As a parent, I know my children will observe, or be enticed by, those who abuse alcohol and sell or use illicit drugs; it is a fact of Charlestown life. I must be extremely pro-active in helping my kids recognize and understand the danger and consequences of habitual drug and alcohol use.
The most prevalent at-risk groups for addiction are, clearly, teenagers and young adults. The carnage and collateral damage resulting from addiction are most often centered on young people who have the world in front of them but are unable to free themselves from this demon. How many sensational “Townie” athletes or hard-working students and “good kids” have had their lives ruined because of peer pressure to use drugs and alcohol? In a perfect world, an addict will voluntarily seek help to end their insidious routine; however, intervention by a loved one oftentimes becomes necessary.

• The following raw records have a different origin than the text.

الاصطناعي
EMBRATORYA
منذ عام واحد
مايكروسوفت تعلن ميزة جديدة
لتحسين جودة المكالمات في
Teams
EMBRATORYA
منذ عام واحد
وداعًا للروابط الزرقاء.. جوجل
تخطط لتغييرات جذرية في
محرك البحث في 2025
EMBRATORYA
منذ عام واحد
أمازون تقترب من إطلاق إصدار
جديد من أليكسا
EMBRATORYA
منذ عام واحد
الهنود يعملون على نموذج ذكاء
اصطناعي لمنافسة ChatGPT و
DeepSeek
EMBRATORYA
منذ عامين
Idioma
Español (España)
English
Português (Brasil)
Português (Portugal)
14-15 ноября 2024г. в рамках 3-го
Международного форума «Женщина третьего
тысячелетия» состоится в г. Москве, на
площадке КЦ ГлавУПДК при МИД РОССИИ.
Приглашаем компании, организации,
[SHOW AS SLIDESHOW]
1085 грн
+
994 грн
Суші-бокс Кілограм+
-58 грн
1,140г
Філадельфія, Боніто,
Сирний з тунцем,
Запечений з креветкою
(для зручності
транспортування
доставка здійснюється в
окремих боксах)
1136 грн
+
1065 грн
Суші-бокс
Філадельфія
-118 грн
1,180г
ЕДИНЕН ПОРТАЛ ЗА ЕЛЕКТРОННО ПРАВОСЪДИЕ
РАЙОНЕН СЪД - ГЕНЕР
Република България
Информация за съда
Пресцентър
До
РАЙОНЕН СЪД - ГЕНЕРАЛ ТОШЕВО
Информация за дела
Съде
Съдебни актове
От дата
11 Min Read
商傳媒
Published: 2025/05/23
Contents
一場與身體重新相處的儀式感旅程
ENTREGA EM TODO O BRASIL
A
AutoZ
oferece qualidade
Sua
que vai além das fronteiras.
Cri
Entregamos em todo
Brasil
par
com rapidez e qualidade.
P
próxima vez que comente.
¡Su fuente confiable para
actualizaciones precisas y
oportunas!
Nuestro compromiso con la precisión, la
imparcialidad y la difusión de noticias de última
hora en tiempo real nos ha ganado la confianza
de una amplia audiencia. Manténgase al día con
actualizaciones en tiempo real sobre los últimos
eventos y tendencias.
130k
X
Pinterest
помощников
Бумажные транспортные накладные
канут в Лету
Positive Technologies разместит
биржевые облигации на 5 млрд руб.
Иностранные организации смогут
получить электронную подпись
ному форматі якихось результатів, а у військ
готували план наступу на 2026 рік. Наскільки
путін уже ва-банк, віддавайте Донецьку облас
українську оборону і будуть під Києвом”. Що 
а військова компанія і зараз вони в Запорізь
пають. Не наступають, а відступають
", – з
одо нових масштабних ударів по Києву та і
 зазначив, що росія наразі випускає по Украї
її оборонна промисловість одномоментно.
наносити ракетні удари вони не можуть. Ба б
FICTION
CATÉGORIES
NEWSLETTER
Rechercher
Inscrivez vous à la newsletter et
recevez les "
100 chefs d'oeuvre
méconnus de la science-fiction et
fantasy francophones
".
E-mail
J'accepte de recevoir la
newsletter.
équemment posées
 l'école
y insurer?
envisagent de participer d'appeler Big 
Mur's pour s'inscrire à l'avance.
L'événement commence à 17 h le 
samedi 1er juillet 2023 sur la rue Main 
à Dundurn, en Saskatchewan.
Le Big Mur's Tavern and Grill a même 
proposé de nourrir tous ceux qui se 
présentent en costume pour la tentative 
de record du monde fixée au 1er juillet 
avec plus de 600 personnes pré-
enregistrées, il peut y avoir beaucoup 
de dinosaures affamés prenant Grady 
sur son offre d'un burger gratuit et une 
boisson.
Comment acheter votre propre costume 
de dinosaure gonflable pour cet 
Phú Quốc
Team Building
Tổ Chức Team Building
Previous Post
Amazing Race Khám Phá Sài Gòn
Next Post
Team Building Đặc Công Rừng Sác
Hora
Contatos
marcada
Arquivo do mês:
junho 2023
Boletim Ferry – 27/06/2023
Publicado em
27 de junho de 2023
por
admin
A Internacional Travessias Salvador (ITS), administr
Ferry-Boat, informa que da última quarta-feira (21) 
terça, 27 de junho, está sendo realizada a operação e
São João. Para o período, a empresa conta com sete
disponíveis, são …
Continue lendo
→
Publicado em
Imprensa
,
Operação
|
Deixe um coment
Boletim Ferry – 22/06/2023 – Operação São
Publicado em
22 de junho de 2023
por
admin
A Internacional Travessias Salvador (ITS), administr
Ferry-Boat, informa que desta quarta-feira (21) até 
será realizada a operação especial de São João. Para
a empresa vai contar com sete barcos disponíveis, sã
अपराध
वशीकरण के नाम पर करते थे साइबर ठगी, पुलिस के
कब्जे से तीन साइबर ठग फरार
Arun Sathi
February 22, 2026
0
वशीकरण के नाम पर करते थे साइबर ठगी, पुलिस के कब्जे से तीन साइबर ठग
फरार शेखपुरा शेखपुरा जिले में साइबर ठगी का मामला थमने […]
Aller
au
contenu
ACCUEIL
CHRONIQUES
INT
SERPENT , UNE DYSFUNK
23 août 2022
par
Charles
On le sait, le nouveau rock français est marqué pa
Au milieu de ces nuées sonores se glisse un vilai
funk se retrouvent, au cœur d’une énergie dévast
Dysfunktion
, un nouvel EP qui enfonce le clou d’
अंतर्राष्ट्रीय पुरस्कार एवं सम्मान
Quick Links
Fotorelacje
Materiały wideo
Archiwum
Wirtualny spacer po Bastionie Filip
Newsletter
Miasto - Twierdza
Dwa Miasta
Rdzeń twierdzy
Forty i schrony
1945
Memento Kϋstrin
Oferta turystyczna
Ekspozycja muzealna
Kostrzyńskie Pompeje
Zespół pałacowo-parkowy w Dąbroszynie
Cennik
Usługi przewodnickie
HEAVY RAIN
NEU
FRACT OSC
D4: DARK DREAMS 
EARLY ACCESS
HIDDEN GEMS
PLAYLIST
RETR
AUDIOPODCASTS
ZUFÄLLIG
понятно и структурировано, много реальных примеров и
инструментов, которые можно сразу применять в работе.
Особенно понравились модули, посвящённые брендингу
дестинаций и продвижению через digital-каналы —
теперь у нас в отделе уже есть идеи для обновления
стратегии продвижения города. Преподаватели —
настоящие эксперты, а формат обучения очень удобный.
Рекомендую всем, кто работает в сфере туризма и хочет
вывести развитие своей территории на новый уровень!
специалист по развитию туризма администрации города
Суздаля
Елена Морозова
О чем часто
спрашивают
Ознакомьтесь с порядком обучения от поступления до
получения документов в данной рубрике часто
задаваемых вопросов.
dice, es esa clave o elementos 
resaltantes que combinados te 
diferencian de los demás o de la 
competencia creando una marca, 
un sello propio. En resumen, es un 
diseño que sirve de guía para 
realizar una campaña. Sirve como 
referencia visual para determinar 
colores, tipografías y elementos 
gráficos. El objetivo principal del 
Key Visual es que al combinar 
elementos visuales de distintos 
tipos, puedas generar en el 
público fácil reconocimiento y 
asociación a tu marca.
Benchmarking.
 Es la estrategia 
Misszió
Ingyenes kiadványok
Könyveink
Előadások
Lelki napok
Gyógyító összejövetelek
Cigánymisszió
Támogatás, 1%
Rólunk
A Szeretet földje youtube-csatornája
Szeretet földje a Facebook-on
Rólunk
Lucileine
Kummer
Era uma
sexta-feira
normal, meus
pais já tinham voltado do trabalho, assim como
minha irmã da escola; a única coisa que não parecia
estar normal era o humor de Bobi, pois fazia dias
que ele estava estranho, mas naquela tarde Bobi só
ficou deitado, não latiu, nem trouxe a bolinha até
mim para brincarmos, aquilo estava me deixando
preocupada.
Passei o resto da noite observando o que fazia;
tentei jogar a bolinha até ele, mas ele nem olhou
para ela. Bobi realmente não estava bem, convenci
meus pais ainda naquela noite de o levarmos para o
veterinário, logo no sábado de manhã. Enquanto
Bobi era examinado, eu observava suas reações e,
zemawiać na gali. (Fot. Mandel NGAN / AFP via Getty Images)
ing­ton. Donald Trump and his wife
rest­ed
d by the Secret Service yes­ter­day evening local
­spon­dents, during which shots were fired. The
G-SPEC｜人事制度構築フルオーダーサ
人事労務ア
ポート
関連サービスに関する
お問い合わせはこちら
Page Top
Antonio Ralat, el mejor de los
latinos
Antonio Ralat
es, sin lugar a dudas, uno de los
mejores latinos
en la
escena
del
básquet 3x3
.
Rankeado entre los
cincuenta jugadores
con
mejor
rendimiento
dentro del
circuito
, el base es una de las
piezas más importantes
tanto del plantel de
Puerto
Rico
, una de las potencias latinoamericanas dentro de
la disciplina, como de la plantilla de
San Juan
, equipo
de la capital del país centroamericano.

To the drug dealers who are culpable for fueling an addict’s habit – some of whom are their friends, and to the teenagers and young adults who turn to “recreational” drug and alcohol use because of a general malaise or unhappy home life, there is hope. You don’t have to look far to see a plethora of shining examples of people who have overcome addiction and understand that it is a life-long battle. Their “been there, done that” experience is a tremendous resource to reach out to.
A person who overcomes the hopelessness of addiction and finds a purpose in living a happy, productive life is a story that needs to be told over and over again to as many young people as possible. The road to redemption can be truly inspiring.